A local group is moving forward with plans for a counter-protest in downtown Dayton during the Honorable Sacred Knights’s rally set for May 25, despite calls from local officials, law enforcement and the NAACP to avoid the area that day.
A Better Dayton Coalition is compromised of community members and several civil rights organizations, including Black Lives Matter Miami Valley, the Dayton chapter of the New Black Panther Party and the Dayton Southern Christian Leadership Conference.
The Honorable Sacred Knights, a KKK-affiliated group based in Indiana, is set to demonstrate in Courthouse Square on May 25.
A Better Dayton Coalition has announced plans to counter-protest on North Main Street near Courthouse Square during the rally.

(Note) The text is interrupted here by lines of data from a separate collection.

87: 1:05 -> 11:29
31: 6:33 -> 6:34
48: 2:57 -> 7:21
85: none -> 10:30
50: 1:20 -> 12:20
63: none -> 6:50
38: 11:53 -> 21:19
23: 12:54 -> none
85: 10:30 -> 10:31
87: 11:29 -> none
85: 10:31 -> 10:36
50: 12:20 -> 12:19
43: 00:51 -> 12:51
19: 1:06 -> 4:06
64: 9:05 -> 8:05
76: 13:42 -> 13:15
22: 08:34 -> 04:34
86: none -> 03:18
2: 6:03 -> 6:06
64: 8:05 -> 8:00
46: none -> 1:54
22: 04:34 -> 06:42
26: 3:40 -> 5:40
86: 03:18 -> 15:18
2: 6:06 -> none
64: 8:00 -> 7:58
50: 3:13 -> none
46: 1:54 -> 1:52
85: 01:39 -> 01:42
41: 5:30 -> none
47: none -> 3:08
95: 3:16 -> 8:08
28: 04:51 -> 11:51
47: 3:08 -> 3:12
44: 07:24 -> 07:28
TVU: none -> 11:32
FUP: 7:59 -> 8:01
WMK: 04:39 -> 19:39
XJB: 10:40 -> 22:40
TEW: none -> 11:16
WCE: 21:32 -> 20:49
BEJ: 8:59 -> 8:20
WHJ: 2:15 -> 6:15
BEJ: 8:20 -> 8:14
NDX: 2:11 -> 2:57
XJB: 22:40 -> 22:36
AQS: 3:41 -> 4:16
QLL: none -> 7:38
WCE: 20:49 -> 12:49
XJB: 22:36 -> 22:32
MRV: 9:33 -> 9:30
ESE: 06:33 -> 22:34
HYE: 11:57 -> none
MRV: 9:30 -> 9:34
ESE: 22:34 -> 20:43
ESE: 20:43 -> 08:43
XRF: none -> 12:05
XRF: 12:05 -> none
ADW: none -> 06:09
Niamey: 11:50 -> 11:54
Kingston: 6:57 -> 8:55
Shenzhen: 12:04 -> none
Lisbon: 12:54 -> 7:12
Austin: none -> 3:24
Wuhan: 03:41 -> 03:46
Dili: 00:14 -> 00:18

“I see the Klan was permitted to rally, and I was like. ‘What?'” said Bill Burke, who lives in Xenia. “So I said, ‘Not in my house.'”
Burke was a counter-protester at the Charlottesville rally in 2017 and was seriously injured when a car plowed into the crowd, leaving one woman, 32-year-old Heather Heyer, dead.
He said he plans to counter-protest against the Honorable Sacred Knights’s rally and shared important takeaways from his past experience during a meeting Thursday night.
“The main thing is safety,” Burke said. “And stay in groups.”
Organizers of the counter-protest have been in contact with Dayton police to ensure everyone stays safe as they demonstrate on North Main Street, according to Yolanda Simpson of Black Lives Matter Miami Valley.
“People need to understand that they’re coming to make sure they keep the peace, and that was important as well,” she said of the police.
Officers attended the Thursday night meeting and took questions from community members, saying Courthouse Square will be fenced off once the KKK-affiliated demonstration begins.
During the meeting, organizers of the counter-protest encouraged those joining them to wear red so counter-protesters can identify who’s a member of their group.
Some people at the meeting told 2 NEWS they remain optimistic the demonstrations will not become violent.
But leaders of A Better Dayton Coalition urge anyone concerned about safety to stay away from downtown the day of the rally.
“There’ll probably be more counter-protesters than there are going to be people associated with hate groups,” said Marlon Aldridge, a member of the coalition. “It’s just a personal choice.”
Officers at the meeting said there will be a police perimeter around Courthouse Square to ensure people are not jumping the gates that will be set up.
A Better Dayton Coalition will also have about 50 volunteers that will act as security for their demonstrators, according to organizers.